§ Source document:

=====

The core idea: Every page of your application gets its own TypeScript class that encapsulates all selectors and interactions for that page. Tests use the class — they never write raw selectors themselves.
Why POM is Non-Negotiable
Imagine you have 50 tests that all use page.getByPlaceholder('Enter email') directly. The developer renames the placeholder to Email address. Now you have 50 broken tests to fix.
With POM, you update one line in login.page.ts. Every test is fixed automatically.
This is why every mature Playwright TypeScript project structure puts POM at the Centre — it is the single change that has the highest leverage on long-term maintainability.

=====

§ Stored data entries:
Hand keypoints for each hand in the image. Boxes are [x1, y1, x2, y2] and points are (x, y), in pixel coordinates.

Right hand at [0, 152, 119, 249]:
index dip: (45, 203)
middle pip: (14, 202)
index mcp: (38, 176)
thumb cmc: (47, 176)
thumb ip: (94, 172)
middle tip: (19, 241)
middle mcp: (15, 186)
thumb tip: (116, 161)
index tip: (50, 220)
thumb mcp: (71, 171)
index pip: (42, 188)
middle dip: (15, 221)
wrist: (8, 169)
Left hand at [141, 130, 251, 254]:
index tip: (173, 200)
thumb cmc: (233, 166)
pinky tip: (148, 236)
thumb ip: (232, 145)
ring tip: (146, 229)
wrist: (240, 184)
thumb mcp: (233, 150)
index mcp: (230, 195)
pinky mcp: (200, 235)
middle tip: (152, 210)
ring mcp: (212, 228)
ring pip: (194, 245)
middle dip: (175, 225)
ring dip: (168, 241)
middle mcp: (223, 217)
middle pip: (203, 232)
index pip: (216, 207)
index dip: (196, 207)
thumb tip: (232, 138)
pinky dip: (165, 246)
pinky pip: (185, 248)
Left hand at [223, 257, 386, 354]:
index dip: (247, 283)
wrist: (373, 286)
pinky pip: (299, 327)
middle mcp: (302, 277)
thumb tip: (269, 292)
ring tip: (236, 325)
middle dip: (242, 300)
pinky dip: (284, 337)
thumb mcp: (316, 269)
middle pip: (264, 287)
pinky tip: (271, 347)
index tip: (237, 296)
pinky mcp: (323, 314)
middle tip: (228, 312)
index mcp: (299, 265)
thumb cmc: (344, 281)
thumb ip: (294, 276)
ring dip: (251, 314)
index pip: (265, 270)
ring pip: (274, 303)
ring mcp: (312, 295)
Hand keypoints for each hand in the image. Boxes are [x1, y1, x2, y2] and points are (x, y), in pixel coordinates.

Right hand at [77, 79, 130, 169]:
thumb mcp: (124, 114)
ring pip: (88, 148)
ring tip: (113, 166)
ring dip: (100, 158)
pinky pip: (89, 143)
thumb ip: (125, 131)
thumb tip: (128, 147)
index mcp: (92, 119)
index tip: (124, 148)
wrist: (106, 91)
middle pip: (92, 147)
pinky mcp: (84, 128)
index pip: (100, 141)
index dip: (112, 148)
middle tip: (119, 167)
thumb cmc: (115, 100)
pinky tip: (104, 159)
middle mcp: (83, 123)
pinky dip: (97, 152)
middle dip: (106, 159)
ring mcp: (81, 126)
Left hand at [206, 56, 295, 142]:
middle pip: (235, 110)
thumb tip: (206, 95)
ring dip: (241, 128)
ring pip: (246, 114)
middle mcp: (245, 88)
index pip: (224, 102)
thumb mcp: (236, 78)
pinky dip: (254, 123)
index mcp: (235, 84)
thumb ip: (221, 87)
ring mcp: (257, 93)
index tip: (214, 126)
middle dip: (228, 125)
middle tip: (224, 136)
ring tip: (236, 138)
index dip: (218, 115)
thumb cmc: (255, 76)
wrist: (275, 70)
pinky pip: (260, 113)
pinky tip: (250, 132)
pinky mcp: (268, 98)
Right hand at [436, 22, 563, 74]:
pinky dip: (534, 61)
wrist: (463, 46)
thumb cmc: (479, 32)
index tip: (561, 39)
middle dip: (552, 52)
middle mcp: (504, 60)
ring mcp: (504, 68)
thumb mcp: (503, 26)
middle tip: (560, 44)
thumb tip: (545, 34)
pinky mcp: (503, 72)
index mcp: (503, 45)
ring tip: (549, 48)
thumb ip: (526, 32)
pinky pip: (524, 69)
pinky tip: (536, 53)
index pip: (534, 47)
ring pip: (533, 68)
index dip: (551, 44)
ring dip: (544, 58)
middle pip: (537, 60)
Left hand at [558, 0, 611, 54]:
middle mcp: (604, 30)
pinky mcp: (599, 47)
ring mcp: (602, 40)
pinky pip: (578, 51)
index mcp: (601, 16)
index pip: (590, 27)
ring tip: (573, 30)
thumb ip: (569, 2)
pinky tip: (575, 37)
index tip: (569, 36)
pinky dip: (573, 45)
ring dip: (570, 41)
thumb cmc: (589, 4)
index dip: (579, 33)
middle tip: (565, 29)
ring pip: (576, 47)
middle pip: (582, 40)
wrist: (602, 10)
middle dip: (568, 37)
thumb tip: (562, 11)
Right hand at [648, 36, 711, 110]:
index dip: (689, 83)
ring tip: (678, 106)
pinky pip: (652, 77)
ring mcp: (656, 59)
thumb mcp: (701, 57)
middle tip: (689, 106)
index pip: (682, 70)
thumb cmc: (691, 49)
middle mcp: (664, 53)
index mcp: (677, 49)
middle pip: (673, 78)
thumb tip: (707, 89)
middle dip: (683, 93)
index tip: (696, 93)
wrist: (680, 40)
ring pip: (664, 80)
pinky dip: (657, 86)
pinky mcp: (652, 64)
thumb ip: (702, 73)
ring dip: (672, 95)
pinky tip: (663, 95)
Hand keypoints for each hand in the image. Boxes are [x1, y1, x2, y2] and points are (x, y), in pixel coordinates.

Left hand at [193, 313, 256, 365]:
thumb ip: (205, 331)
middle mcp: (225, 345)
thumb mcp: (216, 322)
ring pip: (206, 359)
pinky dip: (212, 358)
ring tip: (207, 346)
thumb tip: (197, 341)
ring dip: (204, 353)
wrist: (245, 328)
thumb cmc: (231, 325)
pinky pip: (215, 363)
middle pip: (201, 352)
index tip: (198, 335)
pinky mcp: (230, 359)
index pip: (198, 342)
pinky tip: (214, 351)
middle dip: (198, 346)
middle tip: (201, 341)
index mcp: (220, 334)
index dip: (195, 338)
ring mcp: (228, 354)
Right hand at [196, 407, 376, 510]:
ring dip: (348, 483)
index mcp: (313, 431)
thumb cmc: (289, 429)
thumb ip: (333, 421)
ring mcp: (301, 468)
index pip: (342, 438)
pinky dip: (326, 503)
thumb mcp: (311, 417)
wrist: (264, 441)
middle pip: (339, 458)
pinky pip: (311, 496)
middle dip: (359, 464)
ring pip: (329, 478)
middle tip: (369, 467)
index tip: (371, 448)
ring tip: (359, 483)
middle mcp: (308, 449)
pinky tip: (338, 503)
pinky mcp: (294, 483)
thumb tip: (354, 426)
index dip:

=====

In the Page Object Model passage above, set down the part that begins with the words containing "With POM, you" and ends with "on long-term maintainability.".

§ Solution for this exercise:
With POM, you update one line in login.page.ts. Every test is fixed automatically.
This is why every mature Playwright TypeScript project structure puts POM at the Centre — it is the single change that has the highest leverage on long-term maintainability.